Chers amis lecteurs,
Chères amies lectrices,
Aujourd'hui je vous écris sur le fil, celui qui maintient la tension, subtile, délicate et fragile, entre tranquillité et bouleversement, entre la terre et l'océan.
Rester sur ce fil est un travail de funambule. Ne pas basculer, trop, d'un côté ou de l'autre. Rester en équilibre. Laisser entrer la vague, celle qui inspire sans engloutir. Et maintenir un état intérieur serein. Imperturbable. C'est à dire qui peut faire des embardées mais ne se laisse pas distraire de son but. Ne pas perdre de vue son point d'arrivée.
Le troisième chapitre de mon livre aborde le sujet des valeurs et de la valeur, celles que l'on porte et celle que l'on s'accorde, et il me coûte grandement de l'écrire. Je ne cesse d'y revenir et d'y revenir encore, ne trouvant pas la justesse ni la finesse avec laquelle j'aimerais dire les choses. Ne rencontrant pas l'authenticité que je recherche et qui m'importe tant. Alors je suis venue me retirer sur la côte Morbihannaise, dans l'espoir d'insuffler un air nouveau, par mes narines et dans mes mots. Et le fait est que la solitude est un affrontement qui révèle soudain toute l'évidence de ce qui m'entrave, l'origine du noeud. Oui, parce qu'écrire sur les choses est une chose, mais la vraie question est : est-ce que je vis vraiment ce que j'écris, d'une manière ou d'une autre ? Est-ce que j'en fais véritablement l'expérience sensorielle, réelle ? Parce que si tel n'est pas le cas alors rien ne sert d'écrire ni de dire. Le vent lui-même aurait plus de légitimité.
Toute l'intention de ce livre est d'inviter à la descente, celle de la tête et de l'esprit, du mental, vers le corps, vers ce qui s'éprouve et prend corps. Et l'écriture, la mienne en tous cas, telle que je la conçois, ne doit être rien d'autre que le simple reflet, l'écho de ce phénomène physiologique. C'est ce processus alchimique qui fait que chaque mot est habité, investi d'une vitalité particulière. D'une certaine vibration. Si l'incorporation ne se fait pas, alors le geste même d'écrire est vide de sève, et les mots, au lieu d'être de chair et d'os, sont des coquilles sans substance. Et les phrases, si jolies et bien mises et mélodieuses soient-elles, ne sont plus que concepts et parlementations, qui s'auto congratulent, fourvoyant le lecteur et son intelligence.
Une robe haute couture sur un mannequin de bois creux, dans un écrin de verre et de lumière artificielle...
Le chapitre donc, s'intitule De mes valeurs à ma valeur.
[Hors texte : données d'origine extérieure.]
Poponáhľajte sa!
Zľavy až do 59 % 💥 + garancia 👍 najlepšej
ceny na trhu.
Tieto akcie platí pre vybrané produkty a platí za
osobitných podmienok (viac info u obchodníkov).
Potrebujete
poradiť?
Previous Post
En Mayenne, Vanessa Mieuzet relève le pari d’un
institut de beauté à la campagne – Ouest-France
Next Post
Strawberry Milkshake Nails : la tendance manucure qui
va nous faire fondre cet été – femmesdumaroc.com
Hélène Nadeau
Outre mon désir de ne pas verser dans les généralités du "développement personnel", je m'aperçois que le bât blesse, que le thème grince. Ce qui coince, c'est que le sujet lui-même active mes verrous. Et quand je dis verrous, je pense plutôt à une serrure à cinq points. Premièrement, mes valeurs ne sont pas si claires que ça et je ne suis pas certaine du tout de les respecter (je suis même certaine du contraire). Deuxièmement, le sentiment de ma propre valeur est loin d'être acquis. Par conséquent, mes résistances n'ont fait qu'une bouchée de mes croyances et sont montées d'un cran, voire de plusieurs, et mon ego en prend un coup. Retour au camp de base, au moment où je pensais avoir atteint ma vitesse de croisière.
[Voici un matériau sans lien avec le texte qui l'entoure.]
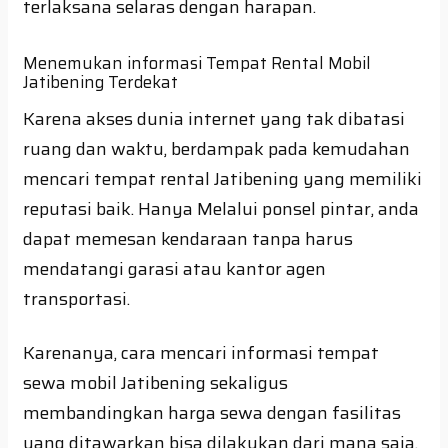
terlaksana selaras dengan harapan.
Menemukan informasi Tempat Rental Mobil
Jatibening Terdekat
Karena akses dunia internet yang tak dibatasi
ruang dan waktu, berdampak pada kemudahan
mencari tempat rental Jatibening yang memiliki
reputasi baik. Hanya Melalui ponsel pintar, anda
dapat memesan kendaraan tanpa harus
mendatangi garasi atau kantor agen
transportasi.
Karenanya, cara mencari informasi tempat
sewa mobil Jatibening sekaligus
membandingkan harga sewa dengan fasilitas
yang ditawarkan bisa dilakukan dari mana saja.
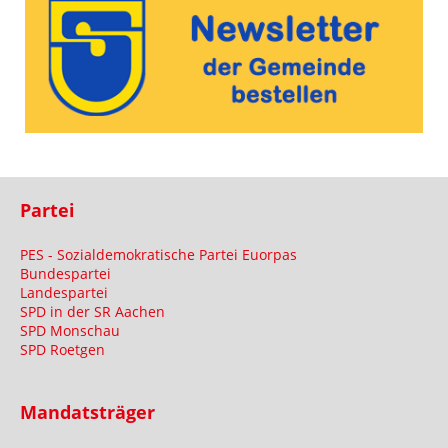
Partei
PES - Sozialdemokratische Partei Euorpas
Bundespartei
Landespartei
SPD in der SR Aachen
SPD Monschau
SPD Roetgen
Mandatsträger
Et puis, ce matin, j'ai décidé d'aller voir la mer et d'écouter ce qu'elle avait à me dire, si tant est qu'elle veuille bien me parler. et voici ce qu'elle m'a murmuré : qu'un funambule digne de ce nom devait commencer par accepter l'impermanence de sa nature et son coeur de marées. Que c'est d'ailleurs pour cette raison qu'il a choisi ce métier, pour défier sa gravité et rencontrer sa verticalité.
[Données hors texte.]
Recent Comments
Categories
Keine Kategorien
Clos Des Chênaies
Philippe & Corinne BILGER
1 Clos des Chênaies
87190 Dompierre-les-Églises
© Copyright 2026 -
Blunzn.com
"Si notre esprit, comme notre corps, avait une colonne,nos valeurs en seraient les vertèbres.
Si nous étions un arbre, elles seraient notre tronc et ce qui nous érige.
Ainsi, nous plierions, parfois, mais sans toutefois nous briser. Sans plus jamais nous perdre dans les tourments de la tempête et du vent,
En les embrassant,
Nous nous laisserions porter,
Vaillants, confiants,
Par notre propre mouvement."
Écrire, la main dans le prolongement du coeur, c'est être son propre polygraphe, son propre détecteur de justesse, l'objecteur de sa conscience au service d'une vérité qui ne peut être que vivante.
Je vous souhaite à toutes et à tous de trouver votre mouvement et de vivre pleinement l'expérience de son expression, de son ancrage, de son enracinement, malgré les marées et le vent, dans la tranquillité comme dans le bouleversement.